Introduction
Freedom of individuals is one of the cherished political values in the western world. It is a value that should be safeguarded in the modern world. This is the absence of restraint for people to think or act for themselves. Individual freedom is characterized by people being free from government regulations or oppression. Individualists prefer independence and self-reliance as opposed to external interference on their interests from institutions like governments (Leoni, 2012). For the value to work in any given nation there is a need for citizens to develop individual responsibility as well. The power of an individual, evident through self-determination, can change with time. The magnitude of individual freedom is not fixed, it can expand or shrink, and sometimes it can disappear. Individual freedom allows people to be independent by governing themselves. The freedom to an individual is defined by their beliefs and thoughts.
Individual freedom is based on two notions, virtue and will. Arendt defines political freedom as freedom in an exceptional way away from the Christian belief of freedom as a free will (Dossa, 1980). She blames traditional understanding as it has misinterpreted freedom as independence. Political power must be associated with the action of a strong State capable of control and the total protection of the citizen. This is because the modern State has shown great weaknesses in its function of being a protector of social coexistence, which explains her reaction against classical liberalism in her theory of the limited State. Arendt has served as a foundation for directing the political at present through consensus and the permanent establishment of spaces of recognition in public action that allow true practices of politics. This pretension marks a direct criticism of totalitarian regimes, which it identifies as expressions of non-politics. Its theoretical developments seek to ask for a sense of the political far from the demonstration of politics by Schmitt.
Hannah Arendt is that thinker of the political that elaborates her doctrine starting from the realistic perspective of society. It elaborates its proposal based on interpretative keys such as power, action, violence, among others, issues that impact both own and strangers of the political issue. Although based on these assumptions, her work is difficult to reference with any school or current of political thought; Arendt is interested in the uniqueness and novelty that shows the actions and thinking of man; from this perspective, his doctrine can be framed within phenomenology and especially within the existential phenomenology of politics (Leoni, 2012).
Arendt was aware that in a pluralist society, conflicts are more acute (Dossa, 1980). She points out that politics refers, first of all, to the problem of the condition of actions, in the indispensable definition of collective goals. Therefore, the criterion distinguishes the political should be sought in the conditions that enable the coordination of actors, the political refers to the public consensus legitimizing the use of law and order but does not mean that Arendt attempts a new form of social contract in a different perspective. On the contrary, she is not part of this conceptualization of human nature, since both attribute to its content of absolute value, be it of badness in Hobbes or of goodness in Rousseau, when relating it to the field of the political. Because both distinctions lead inexorably to the conflict reflected in the legitimate use of the violence.

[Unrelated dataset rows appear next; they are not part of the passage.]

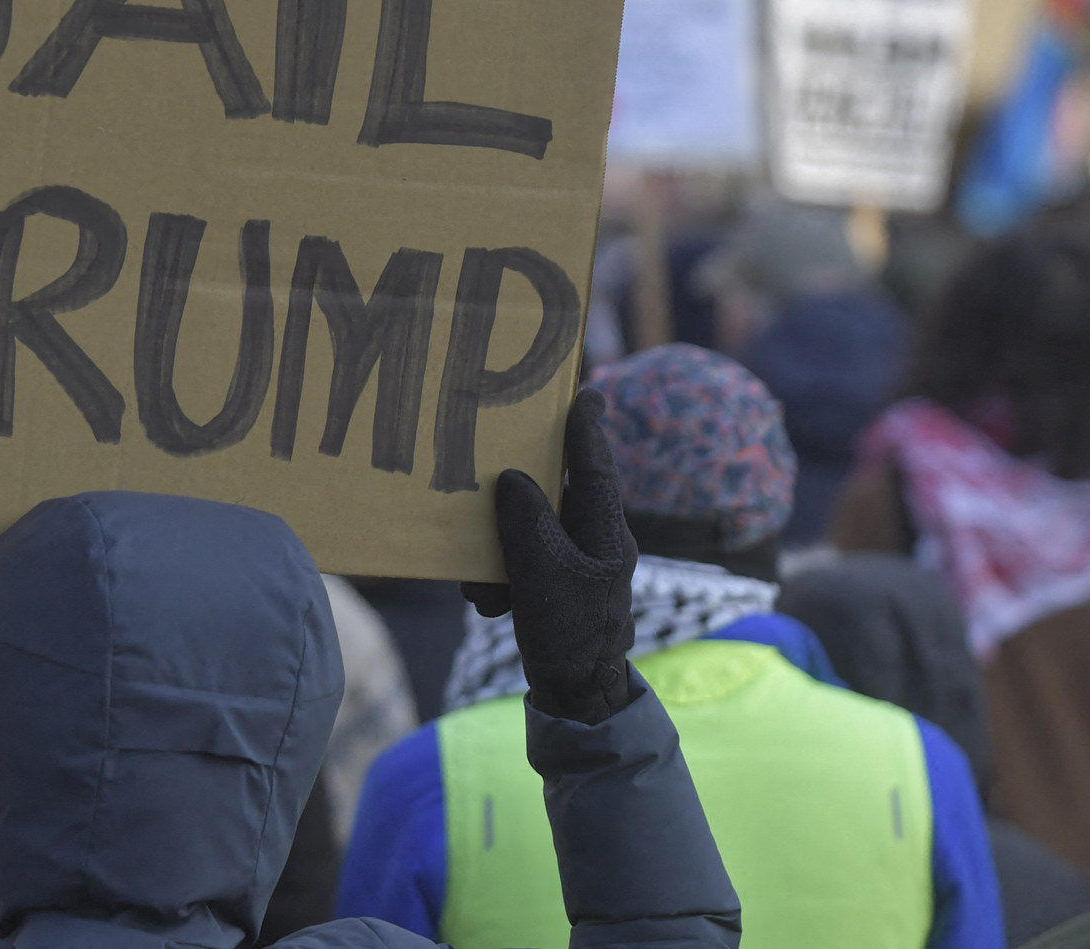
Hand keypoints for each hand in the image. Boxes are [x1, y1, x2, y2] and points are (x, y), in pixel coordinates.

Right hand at [462, 388, 637, 723]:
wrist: (579, 699)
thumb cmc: (571, 635)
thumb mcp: (545, 574)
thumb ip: (527, 522)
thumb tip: (512, 478)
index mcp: (605, 532)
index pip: (595, 468)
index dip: (586, 428)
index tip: (584, 391)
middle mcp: (596, 542)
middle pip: (557, 495)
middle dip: (520, 495)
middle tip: (497, 467)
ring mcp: (579, 566)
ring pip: (532, 532)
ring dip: (500, 551)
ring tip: (484, 586)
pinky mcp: (559, 589)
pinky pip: (523, 563)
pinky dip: (501, 578)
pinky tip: (488, 603)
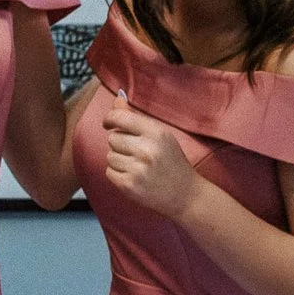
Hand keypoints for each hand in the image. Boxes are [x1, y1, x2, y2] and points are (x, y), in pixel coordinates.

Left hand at [99, 97, 201, 218]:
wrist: (185, 195)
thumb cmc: (172, 162)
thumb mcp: (161, 135)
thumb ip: (136, 118)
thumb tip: (117, 99)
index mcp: (156, 133)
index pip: (120, 117)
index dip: (110, 118)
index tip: (108, 123)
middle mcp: (146, 150)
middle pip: (112, 138)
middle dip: (120, 143)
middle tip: (136, 152)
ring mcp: (137, 169)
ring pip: (109, 155)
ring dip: (119, 159)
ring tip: (137, 165)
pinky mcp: (129, 186)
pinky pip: (109, 172)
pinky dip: (117, 174)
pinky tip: (134, 176)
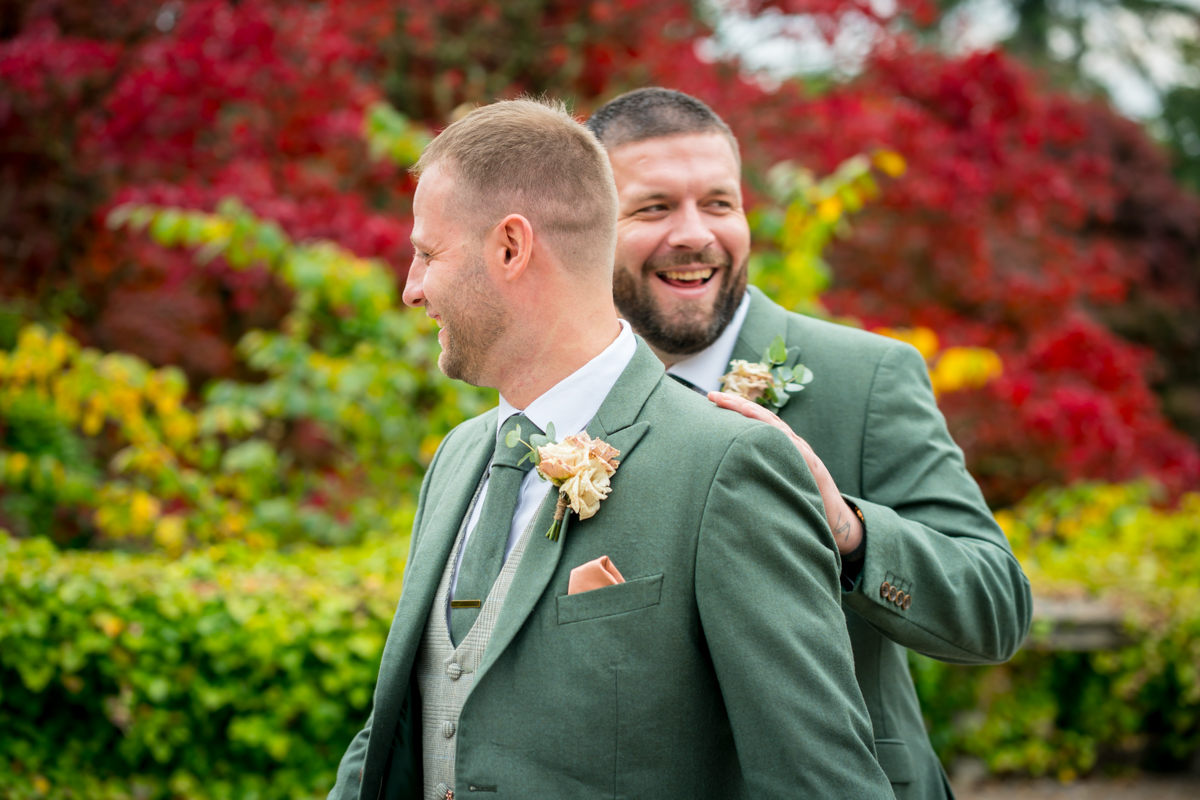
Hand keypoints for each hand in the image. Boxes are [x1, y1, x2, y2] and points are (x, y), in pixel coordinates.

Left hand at [708, 391, 862, 553]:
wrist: (832, 517)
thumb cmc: (798, 499)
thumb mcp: (771, 480)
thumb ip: (754, 470)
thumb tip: (722, 469)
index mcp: (778, 444)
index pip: (754, 419)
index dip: (734, 408)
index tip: (710, 398)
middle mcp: (790, 443)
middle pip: (762, 416)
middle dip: (737, 404)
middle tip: (712, 395)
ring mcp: (803, 452)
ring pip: (777, 427)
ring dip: (755, 414)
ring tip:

Arendt establishes that the conciliation between power and legality occurs in totalitarian ideologies fundamentally by the use of a scientific language that aims to explain everything, by an ideology that is immune to criticism and because all events follow the organized logic of the ideas (Yeatman, 2011). That is, everything is explained from the "truth" exposed in its theoretical system in which the end is always clear. The concepts of justice, harmony, legality would be given from the moment that the direction of the movement towards its "end" is respected and followed. It is important to point out that for Arendt, totalitarianism is not an external threat, but comes from within.
Modernity undertook in the realm of the political, the greatest rupture with the classical and medieval paradigm, by placing man in the realization of the public in a pre-social state or of nature that supposed malignancy of the human race where the laws did not exist, making it necessary to establish the social contract or citizen agreement to maintain and preserve the safety and life of individuals. The ideal of Justice necessarily depends on the construction of the State that is wanted, as State culture is a reflection of the traditions socio-political inherited essentially from modernity. The position of Arendt in relation to the State as a total homogenizing power of individual freedom, by maintaining total control of the economic and social instances to stand above these, denies in the individual the free possibility of public action becoming a despotic form of unjustifiable government. Modern governments in democratic nations protect individual liberties, which lead to peaceful coexistence (Yeatman, 2011). Through Arendt's perspective, the government becomes a critical institution for individuals to enjoy freedom.
References
Dossa, S. (1980). Human status and politics: Hannah Arendt on the Holocaust. Canadian Journal of Political Science/Revue canadienne de science politique, 13(2), 309-323.
Leoni, B. (2012). Freedom and the Law. Liberty Fund.
Yeatman, A. (2011). Individuality and politics: thinking with and beyond Hannah Arendt. Action and Appearance: Ethics and the Politics of Writing in Hannah Arendt, 69-86.